I think where your argument runs into trouble is “from the standpoint of the network”. If you want to equate the network and its validators, to say they are the same thing, then your sentence becomes, “The money [the validators] get paid [by the validators] is therefore revenue, from the standpoint of [the validators]”. That’s non-sensical. You can’t give yourself money and say it’s revenue. Either these two things are in fact not the same thing and we can analyse the cashflow of “Ethereum the network” separately from “the validation service providers”, in which case Ethereum is paying out less than it’s taking in, so it is profitable. Or they are the same thing, in which case the “profit”, to the extent you can say a virtual entity like a network can have such a thing, is even higher.
This is because whatever costs the validators bear are less than the ETH they receive is worth. This is true if we assume validators are rational actors (they wouldn’t validate if they were losing money doing so). And even if we take away the assumption that they are profit motivated (maybe they’re all doing it as charity work for some higher purpose), the cost of running an Ethereum validator is tiny, so we end up in the same place: outgoings are smaller than receipts when considering the whole.
(The fact that Ethereum the network “burns” its receipts and then “mints” its outgoings to the validators does not affect this calculation since it’d work out the same if Ethereum paid validators from fees directly.)
lottin|3 years ago
yokem55|3 years ago
You seem to think that is the end all be all to measure the profitability of the network. And you aren't entirely wrong. If it requires too much hardware, too much internet bandwidth, too much in the way of skilled node operators relative to the value the folks running the nodes would gain, the number of particpants would dwindle and the physical network would suffer.
So there are boundaries that real world costs impose on the operation of the network. But at what level do those boundaries kick in? Well, that is why it's been an important value to the developers that a node can be run on 'commodity hardware and internet'. You can run a full node on a standard Pc from the last 5 years with 16gb of ram (less in some configurations), a 2 tb ssd (or 1tb if you don't mind some downtime every few months), a modest internet connection and can be done so by anyone with some basic command line skills.

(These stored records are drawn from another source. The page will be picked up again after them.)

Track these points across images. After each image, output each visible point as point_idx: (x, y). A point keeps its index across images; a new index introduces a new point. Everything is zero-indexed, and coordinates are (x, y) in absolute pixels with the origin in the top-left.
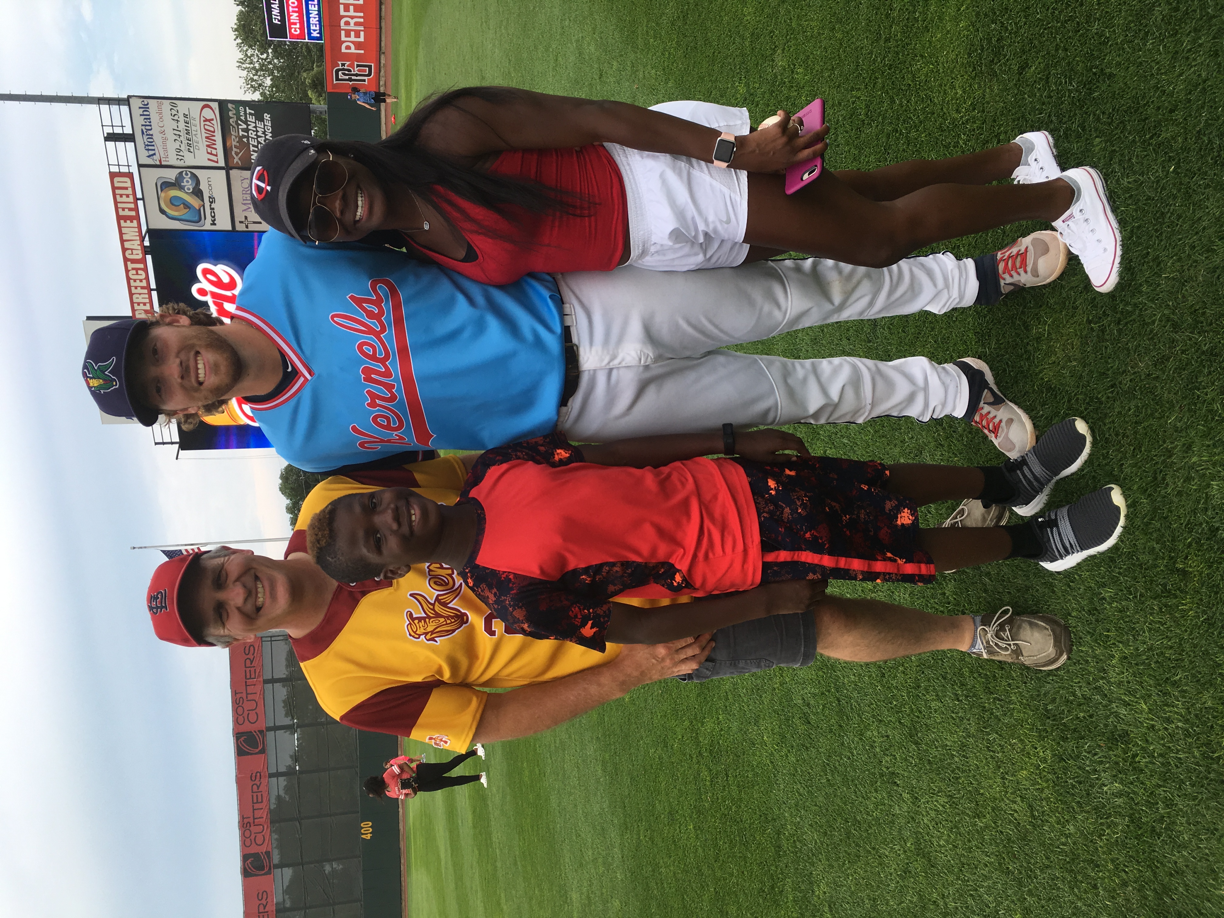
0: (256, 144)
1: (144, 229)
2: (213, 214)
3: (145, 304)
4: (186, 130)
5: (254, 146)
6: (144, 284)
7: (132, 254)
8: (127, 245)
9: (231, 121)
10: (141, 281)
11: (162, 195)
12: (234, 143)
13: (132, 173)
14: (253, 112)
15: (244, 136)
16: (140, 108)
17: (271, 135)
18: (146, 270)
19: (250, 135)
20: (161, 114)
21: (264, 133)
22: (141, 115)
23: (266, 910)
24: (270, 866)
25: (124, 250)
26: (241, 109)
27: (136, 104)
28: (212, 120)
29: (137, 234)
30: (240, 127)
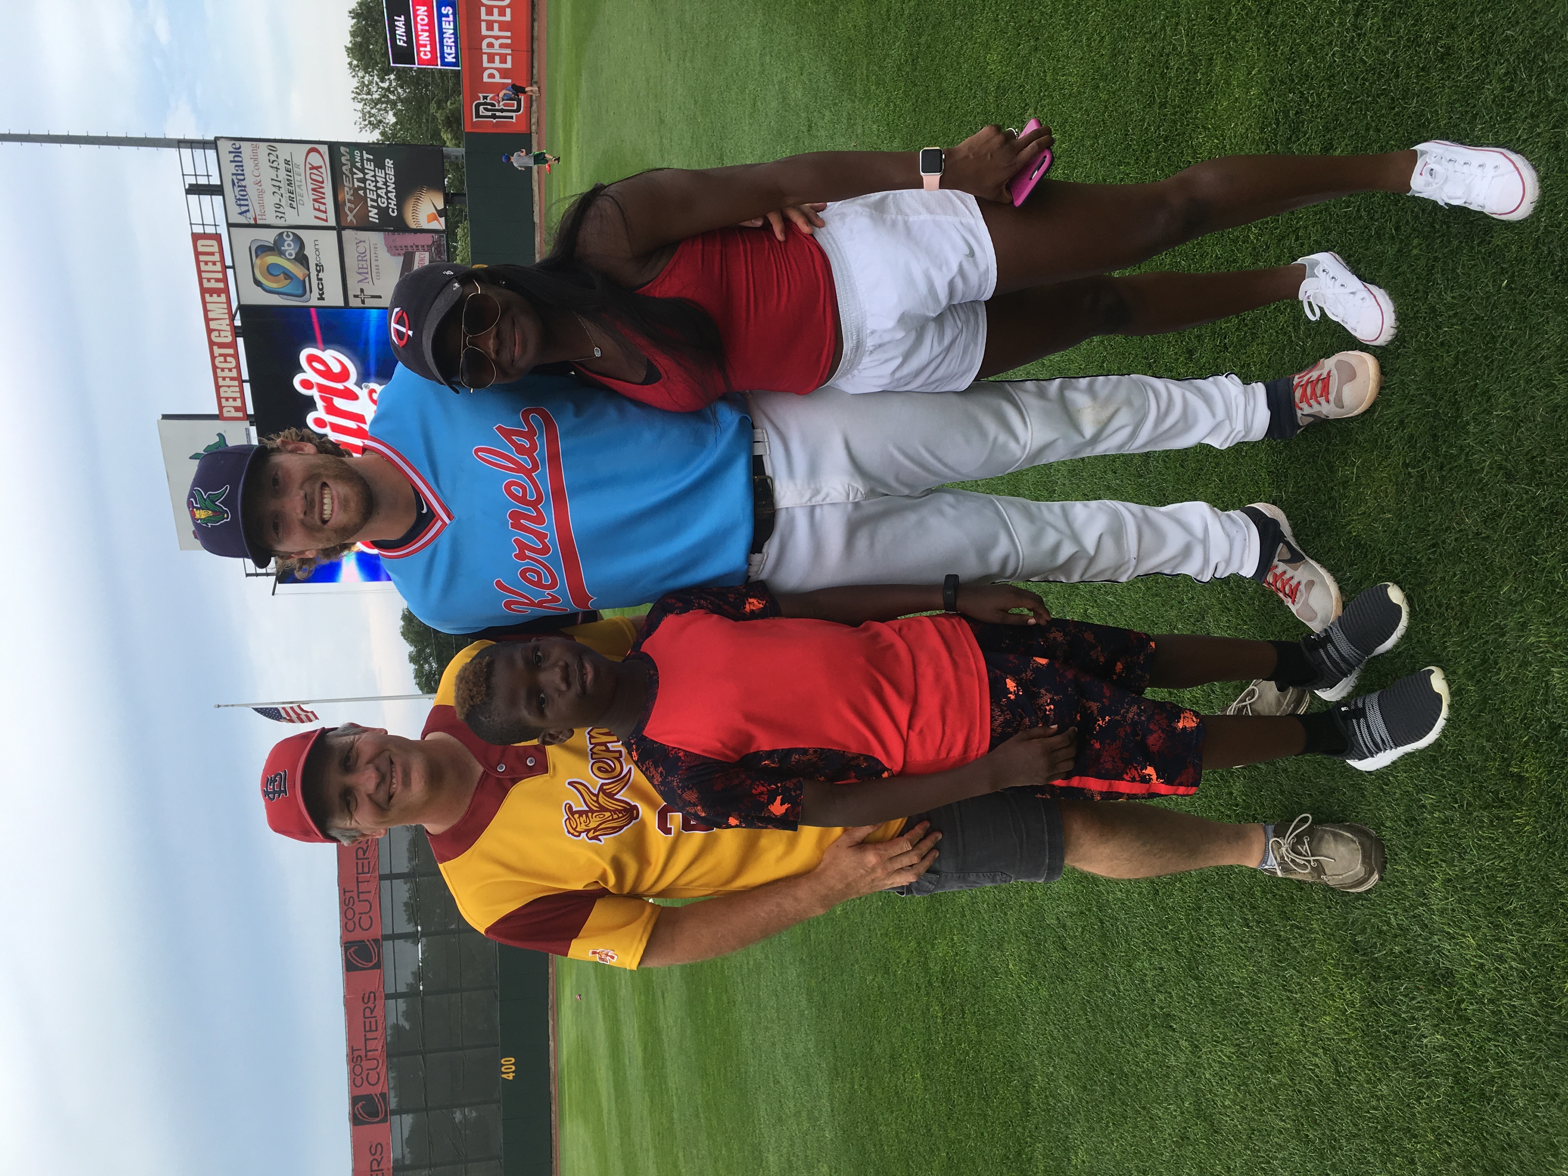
0: (375, 197)
1: (234, 305)
2: (321, 287)
3: (235, 399)
4: (288, 180)
5: (372, 200)
6: (234, 374)
7: (220, 336)
8: (213, 325)
9: (344, 168)
10: (230, 370)
11: (257, 262)
12: (347, 197)
13: (220, 235)
14: (371, 157)
15: (360, 188)
16: (230, 152)
17: (393, 186)
18: (236, 356)
19: (368, 186)
20: (256, 160)
21: (385, 183)
22: (231, 161)
23: (380, 1168)
24: (386, 1111)
25: (209, 331)
26: (357, 153)
27: (225, 147)
28: (321, 167)
29: (226, 311)
30: (355, 176)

Because of those modest demands, I can and do run a non-validating node on old hardware I already owned on an internet connection I would be paying for anyway. I make $0 from doing so, but it interests me as a hobby because I want non-intermediated access to the the network. In contrast some large node service providers have immense costs because they host on a cloud services and they hire expensive SRE's to keep it running at a high reliability level. But they woudn't be spending that money if they didn't seem some kind of profit or value in it. Because of that variability and the low baseline to get started, whether it is real-world profitable to any particular participant is irrelevant to "ethereum" as a whole.
So, from my view, it becomes reasonable to look at it as "how much ether is created vs how much is burned" to see if "ethereum" as a whole is profitable.
aljungberg|3 years ago
TimJRobinson|3 years ago
How could validators possibly be revenue? Maybe it helps if you visualize them as contractors who do a job for the Ethereum network, and get paid for that. How the contractor manages their own budget is irrelevant to Ethereum.